### [Task item]
Only the pictures are to be left out; write out the rest of the data exactly.

-------- Records supplied

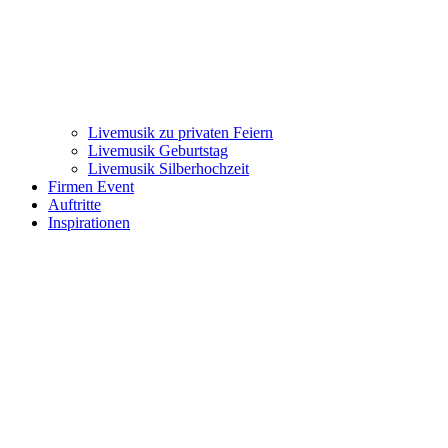
Livemusik zu privaten Feiern
Livemusik Geburtstag
Livemusik Silberhochzeit
Firmen Event
Auftritte
Inspirationen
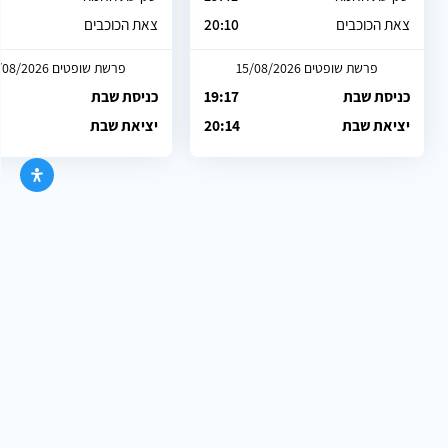
צאת הכוכבים
20:10
צאת הכוכבים
פרשת שופטים 15/08/2026
פרשת שופטים 15/08/2026
כניסת שבת
19:17
כניסת שבת
יציאת שבת
20:14
יציאת שבת
הישארו מעודכנים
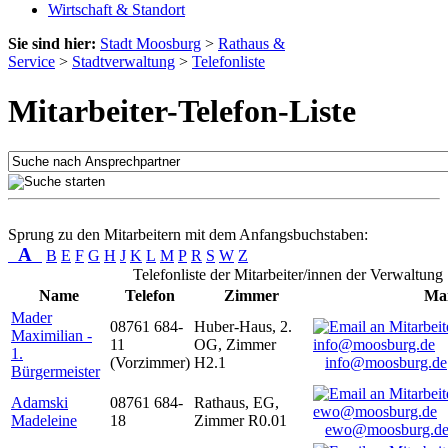
Wirtschaft & Standort
Sie sind hier:
Stadt Moosburg
>
Rathaus &
Service
>
Stadtverwaltung
>
Telefonliste
Mitarbeiter-Telefon-Liste
Sprung zu den Mitarbeitern mit dem Anfangsbuchstaben:
A
B
E
F
G
H
J
K
L
M
P
R
S
W
Z
Telefonliste der Mitarbeiter/innen der Verwaltung
Name
Telefon
Zimmer
Mai
Mader
08761 684-
Huber-Haus, 2.
Maximilian -
11
OG, Zimmer
1.
(Vorzimmer)
H2.1
info@moosburg.de
Bürgermeister
Adamski
08761 684-
Rathaus, EG,
Madeleine
18
Zimmer R0.01
ewo@moosburg.d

----------------

### [Result for this exercise]
Livemusik zu privaten Feiern
Livemusik Geburtstag
Livemusik Silberhochzeit
Firmen Event
Auftritte
Inspirationen
צאת הכוכבים
20:10
צאת הכוכבים
פרשת שופטים 15/08/2026
פרשת שופטים 15/08/2026
כניסת שבת
19:17
כניסת שבת
יציאת שבת
20:14
יציאת שבת
הישארו מעודכנים
Wirtschaft & Standort
Sie sind hier:
Stadt Moosburg
>
Rathaus &
Service
>
Stadtverwaltung
>
Telefonliste
Mitarbeiter-Telefon-Liste
Sprung zu den Mitarbeitern mit dem Anfangsbuchstaben:
A
B
E
F
G
H
J
K
L
M
P
R
S
W
Z
Telefonliste der Mitarbeiter/innen der Verwaltung
Name
Telefon
Zimmer
Mai
Mader
08761 684-
Huber-Haus, 2.
Maximilian -
11
OG, Zimmer
1.
(Vorzimmer)
H2.1
info@moosburg.de
Bürgermeister
Adamski
08761 684-
Rathaus, EG,
Madeleine
18
Zimmer R0.01
ewo@moosburg.d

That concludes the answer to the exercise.